### Provided text
_____
# Not sure if I have even met a mason...



## BryanMaloney (Jan 20, 2012)

I am going to go to my first open function at the local lodge tomorrow morning (lodge breakfast), at which time I think I am probably for the first time ever going to meet someone that I know is a mason. I have no known mason relatives. I have no friends that I know to be masons. Since I did not live in Texas until 2010, I would not be at all surprised if I did not know a single person at the lodge, tomorrow. Nevertheless, I'm going to show up.

I must say that I have some nervousness. I have not lived an exemplary life. I have at least managed to commit no crimes in my past. I have been hoping that I've turned my life around since then, at least.


----------



## Benton (Jan 20, 2012)

Takes a lot of courage to walk into a situation like that. Be open, honest, friendly, and try to get to know the men you meet. You're taking the right first step.


----------



## ess1113 (Jan 20, 2012)

If there is one place that will make you feel welcome despite no common membership, it will be a Masonic lodge.  
I think its great that you are going and I hope you make enough friends that you will feel like a part of the family.

ESS


----------



## BryanMaloney (Jan 20, 2012)

Thank you for your responses. Elsewhere on this web site, I have found the following:


> _Other men are honest in fear of punishment which the law might inflict; they are religious in expectation of being rewarded, or in dread of the devil in the next world. A Freemason would be just if there were no laws, human or divine except those written in his heart by the finger of his Creator. In every climate, under every system of religion, he is the same. He kneels before the Universal Throne of God in gratitude for the blessing he has received and humble solicitation for his future protection. He venerates the good men of all religions. He gives no offense, because he does not choose to be offended. He contracts no debts which he is certain he cannot discharge, because he is honest upon principle._



This is why I wish to look into Freemasonry--rectitude for its own sake. Voluntary, intentional moral behavior, freely chosen by men who might be fully capable of immorality but choose the good simply because it is good.
_____
### Exercises
#1 Answer these questions about the forum thread:
(a) What event at the local lodge does the first poster plan to attend?
(b) In what year did the first poster begin living in Texas?
(c) According to ess1113, what place will make a person feel welcome despite no common membership?
#2 Set down word for word the part of the forum thread from "## Benton (Jan" to "of the family.".

### The data
_____
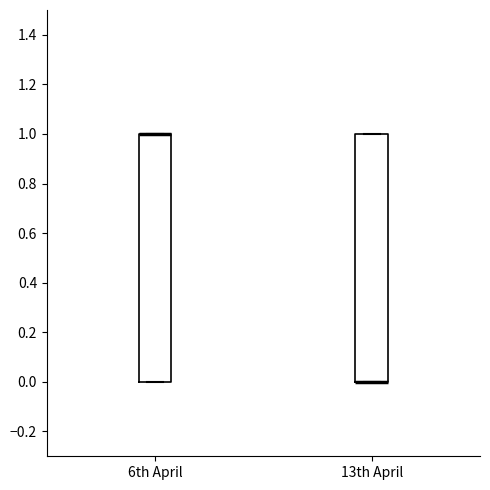

Reading left to right, transcribe this box plot: for each box, give where its median line is, the range the box spans, and where its two whiskers end, as read against the y-axis. The values are not printed on the chart, so give them approximately, as read against the axis.

6th April: median 1 (drawn on the box's upper edge), box 0 to 1, whiskers 0 to 1
13th April: median 0 (drawn on the box's lower edge), box 0 to 1, whiskers 0 to 1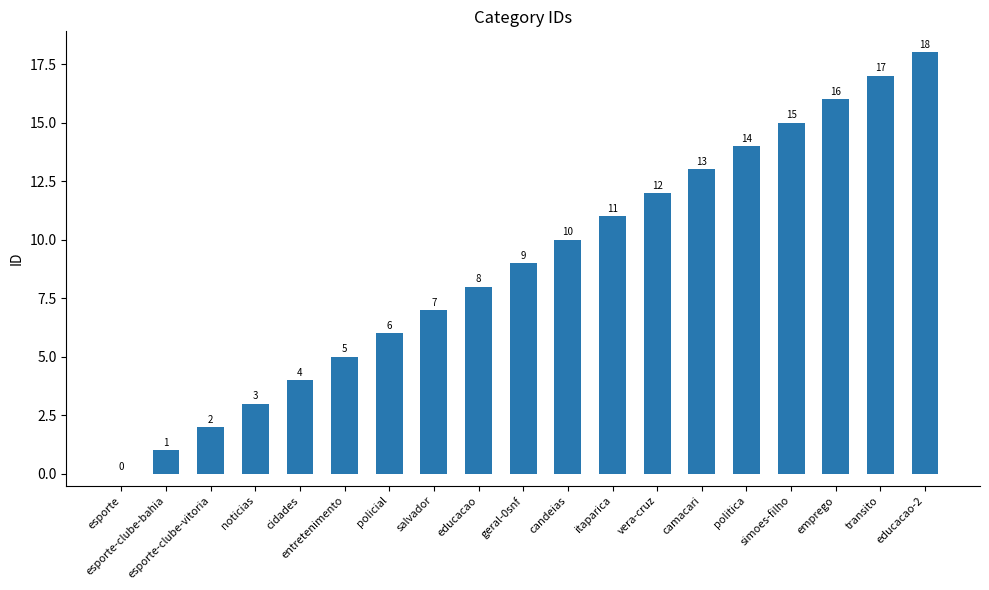

Reading left to right, list all the values displayed in this chart.

esporte=0	esporte-clube-bahia=1	esporte-clube-vitoria=2	noticias=3	cidades=4	entretenimento=5	policial=6	salvador=7	educacao=8	geral-0snf=9	candeias=10	itaparica=11	vera-cruz=12	camacari=13	politica=14	simoes-filho=15	emprego=16	transito=17	educacao-2=18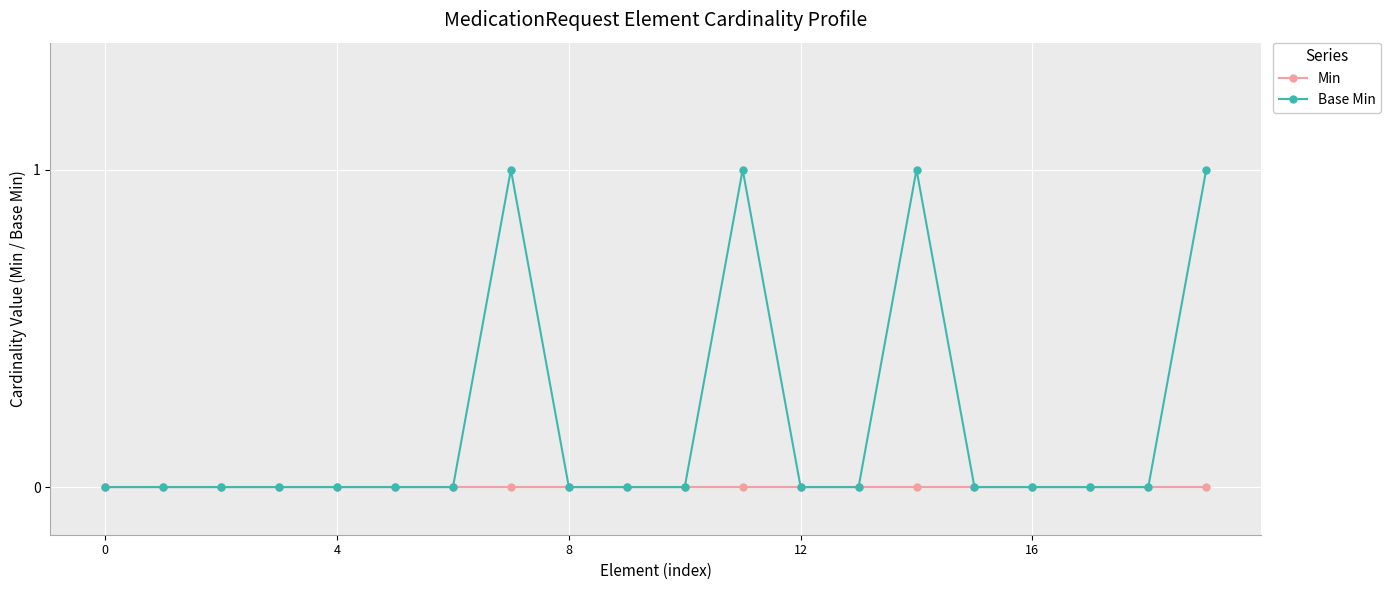

Does the chart display data point markers on the line(s)?

Yes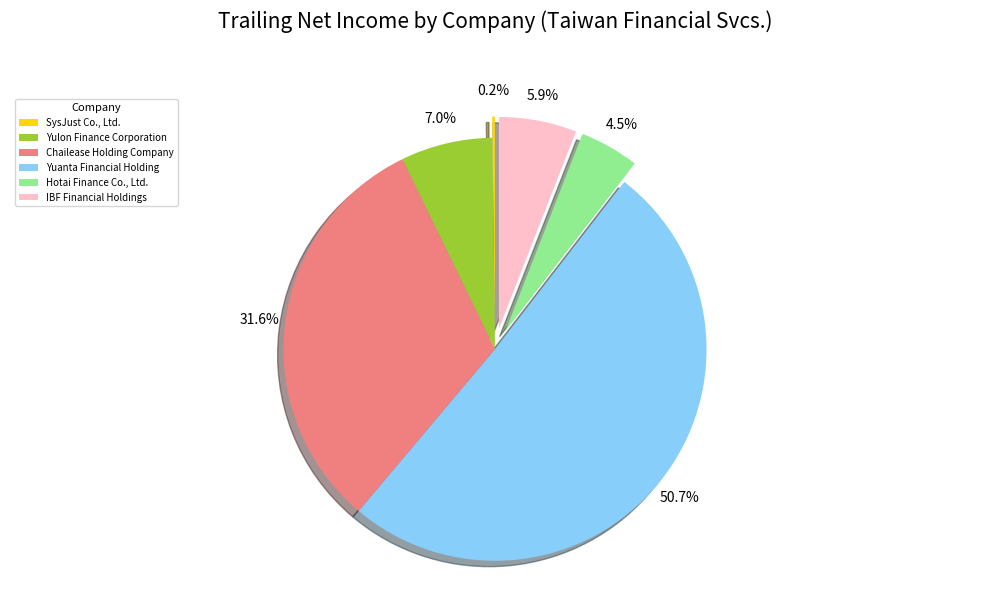

Is there a majority slice in this chart?

Yes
_____
### Answers below
#1
(a) A lodge breakfast, the poster's first open function at the local lodge.
(b) 2010.
(c) A Masonic lodge.

#2
## Benton (Jan 20, 2012)

Takes a lot of courage to walk into a situation like that. Be open, honest, friendly, and try to get to know the men you meet. You're taking the right first step.


----------



## ess1113 (Jan 20, 2012)

If there is one place that will make you feel welcome despite no common membership, it will be a Masonic lodge.  
I think its great that you are going and I hope you make enough friends that you will feel like a part of the family.